Apply Through Our Website: We encourage you to apply through our website for a smoother application process. It helps us keep everything organised and ensures your application gets the attention it deserves. We can't wait to hear from you!
How to prepare for a job interview at Harnham
✨Know Your Data Inside Out
Make sure you’re well-versed in the specifics of analytics engineering, especially around ELT pipelines and data governance. Brush up on your SQL and Python skills, and be ready to discuss how you've used them in past projects.

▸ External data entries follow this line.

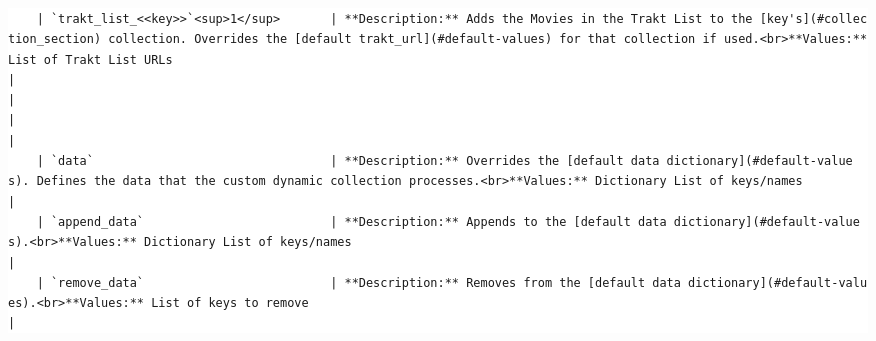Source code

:         | `trakt_list_<<key>>`<sup>1</sup>       | **Description:** Adds the Movies in the Trakt List to the [key's](#collection_section) collection. Overrides the [default trakt_url](#default-values) for that collection if used.<br>**Values:** List of Trakt List URLs                                                                                                                                                                                                                                                                                                                                   |                                                                                                                                                                                                                                                                                                                                                                                                                                                                                                                                                                                                                                                                                                                                                                                                                                                                                                                                                                                                                                                                                                                                                                          |                                                                                                                                                                                                                                                                                                                                                                                                                                                                                                                                                                                                                                                                                                                                                                                                                                                                                                                                                                                                                                                                                                       |                                                                                                                                                                                                                                                                                                                                                                                                                                                                                                                                                                                                                                                                                                                                                                                                                                                                                                                                                                                                                                                                                                                                                                          |
        | `data`                                 | **Description:** Overrides the [default data dictionary](#default-values). Defines the data that the custom dynamic collection processes.<br>**Values:** Dictionary List of keys/names                                                                                                                                                                                                                                                                                                                                                              |
        | `append_data`                          | **Description:** Appends to the [default data dictionary](#default-values).<br>**Values:** Dictionary List of keys/names                                                                                                                                                                                                                                                                                                                                                                                                                            |
        | `remove_data`                          | **Description:** Removes from the [default data dictionary](#default-values).<br>**Values:** List of keys to remove                                                                                                                                                                                                                                                                                                                                                                                                                                 |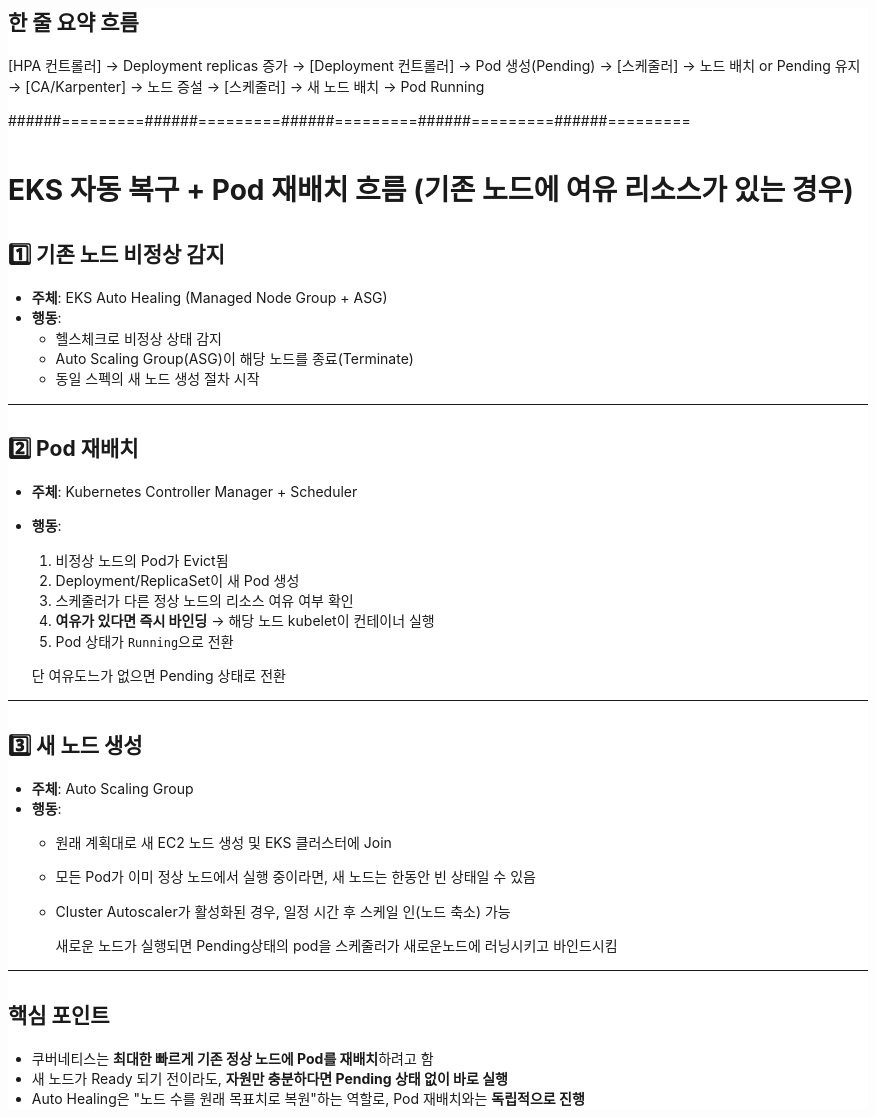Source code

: 
## 한 줄 요약 흐름
[HPA 컨트롤러] → Deployment replicas 증가
→ [Deployment 컨트롤러] → Pod 생성(Pending)
→ [스케줄러] → 노드 배치 or Pending 유지
→ [CA/Karpenter] → 노드 증설
→ [스케줄러] → 새 노드 배치 → Pod Running



######=========######=========######=========######=========######=========

# EKS 자동 복구 + Pod 재배치 흐름 (기존 노드에 여유 리소스가 있는 경우)

## 1️⃣ 기존 노드 비정상 감지
- **주체**: EKS Auto Healing (Managed Node Group + ASG)
- **행동**:
  - 헬스체크로 비정상 상태 감지
  - Auto Scaling Group(ASG)이 해당 노드를 종료(Terminate)
  - 동일 스펙의 새 노드 생성 절차 시작

---

## 2️⃣ Pod 재배치
- **주체**: Kubernetes Controller Manager + Scheduler
- **행동**:
  1. 비정상 노드의 Pod가 Evict됨
  2. Deployment/ReplicaSet이 새 Pod 생성
  3. 스케줄러가 다른 정상 노드의 리소스 여유 여부 확인
  4. **여유가 있다면 즉시 바인딩** → 해당 노드 kubelet이 컨테이너 실행
  5. Pod 상태가 `Running`으로 전환

    단 여유도느가 없으면 Pending 상태로 전환
---

## 3️⃣ 새 노드 생성
- **주체**: Auto Scaling Group
- **행동**:
  - 원래 계획대로 새 EC2 노드 생성 및 EKS 클러스터에 Join
  - 모든 Pod가 이미 정상 노드에서 실행 중이라면, 새 노드는 한동안 빈 상태일 수 있음
  - Cluster Autoscaler가 활성화된 경우, 일정 시간 후 스케일 인(노드 축소) 가능

    새로운 노드가 실행되면 Pending상태의 pod을 스케줄러가 새로운노드에 러닝시키고 바인드시킴
---

## 핵심 포인트
- 쿠버네티스는 **최대한 빠르게 기존 정상 노드에 Pod를 재배치**하려고 함
- 새 노드가 Ready 되기 전이라도, **자원만 충분하다면 Pending 상태 없이 바로 실행**
- Auto Healing은 "노드 수를 원래 목표치로 복원"하는 역할로, Pod 재배치와는 **독립적으로 진행**
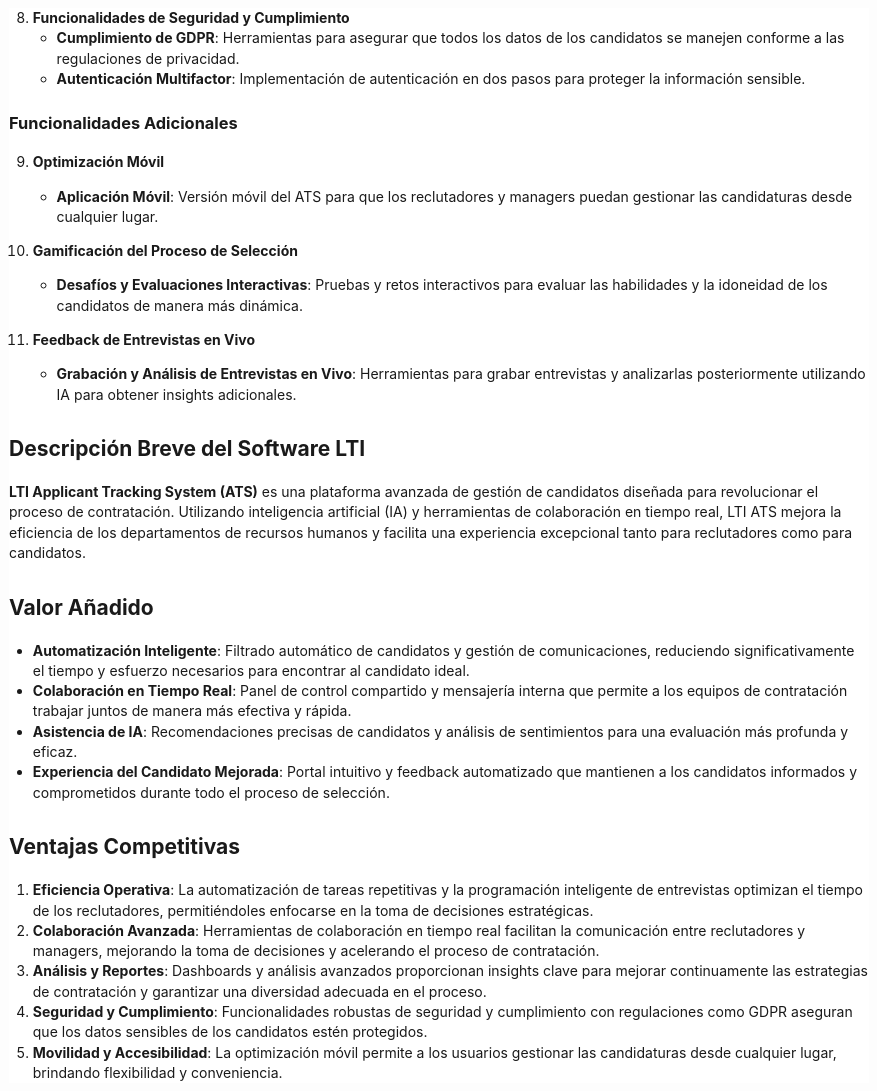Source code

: 8. **Funcionalidades de Seguridad y Cumplimiento**
   - **Cumplimiento de GDPR**: Herramientas para asegurar que todos los datos de los candidatos se manejen conforme a las regulaciones de privacidad.
   - **Autenticación Multifactor**: Implementación de autenticación en dos pasos para proteger la información sensible.

### Funcionalidades Adicionales

9. **Optimización Móvil**

   - **Aplicación Móvil**: Versión móvil del ATS para que los reclutadores y managers puedan gestionar las candidaturas desde cualquier lugar.

10. **Gamificación del Proceso de Selección**

    - **Desafíos y Evaluaciones Interactivas**: Pruebas y retos interactivos para evaluar las habilidades y la idoneidad de los candidatos de manera más dinámica.

11. **Feedback de Entrevistas en Vivo**
    - **Grabación y Análisis de Entrevistas en Vivo**: Herramientas para grabar entrevistas y analizarlas posteriormente utilizando IA para obtener insights adicionales.

## Descripción Breve del Software LTI

**LTI Applicant Tracking System (ATS)** es una plataforma avanzada de gestión de candidatos diseñada para revolucionar el proceso de contratación. Utilizando inteligencia artificial (IA) y herramientas de colaboración en tiempo real, LTI ATS mejora la eficiencia de los departamentos de recursos humanos y facilita una experiencia excepcional tanto para reclutadores como para candidatos.

## Valor Añadido

- **Automatización Inteligente**: Filtrado automático de candidatos y gestión de comunicaciones, reduciendo significativamente el tiempo y esfuerzo necesarios para encontrar al candidato ideal.
- **Colaboración en Tiempo Real**: Panel de control compartido y mensajería interna que permite a los equipos de contratación trabajar juntos de manera más efectiva y rápida.
- **Asistencia de IA**: Recomendaciones precisas de candidatos y análisis de sentimientos para una evaluación más profunda y eficaz.
- **Experiencia del Candidato Mejorada**: Portal intuitivo y feedback automatizado que mantienen a los candidatos informados y comprometidos durante todo el proceso de selección.

## Ventajas Competitivas

1. **Eficiencia Operativa**: La automatización de tareas repetitivas y la programación inteligente de entrevistas optimizan el tiempo de los reclutadores, permitiéndoles enfocarse en la toma de decisiones estratégicas.
2. **Colaboración Avanzada**: Herramientas de colaboración en tiempo real facilitan la comunicación entre reclutadores y managers, mejorando la toma de decisiones y acelerando el proceso de contratación.
3. **Análisis y Reportes**: Dashboards y análisis avanzados proporcionan insights clave para mejorar continuamente las estrategias de contratación y garantizar una diversidad adecuada en el proceso.
4. **Seguridad y Cumplimiento**: Funcionalidades robustas de seguridad y cumplimiento con regulaciones como GDPR aseguran que los datos sensibles de los candidatos estén protegidos.
5. **Movilidad y Accesibilidad**: La optimización móvil permite a los usuarios gestionar las candidaturas desde cualquier lugar, brindando flexibilidad y conveniencia.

✨Showcase Your Leadership Skills
As a potential manager, it’s crucial to demonstrate your ability to lead and develop teams. Prepare examples of how you've successfully managed technical teams, balanced new capabilities with technical debt, and driven delivery outcomes.
✨Bridge the Gap
Highlight your experience in acting as a liaison between technical teams and senior stakeholders. Be prepared to discuss how you’ve translated business requirements into actionable technical plans, ensuring everyone is on the same page.
✨Continuous Improvement Mindset
Discuss your approach to driving continuous improvement in processes and tooling. Share specific instances where you’ve implemented automation or validation techniques that enhanced operational efficiency in your previous roles.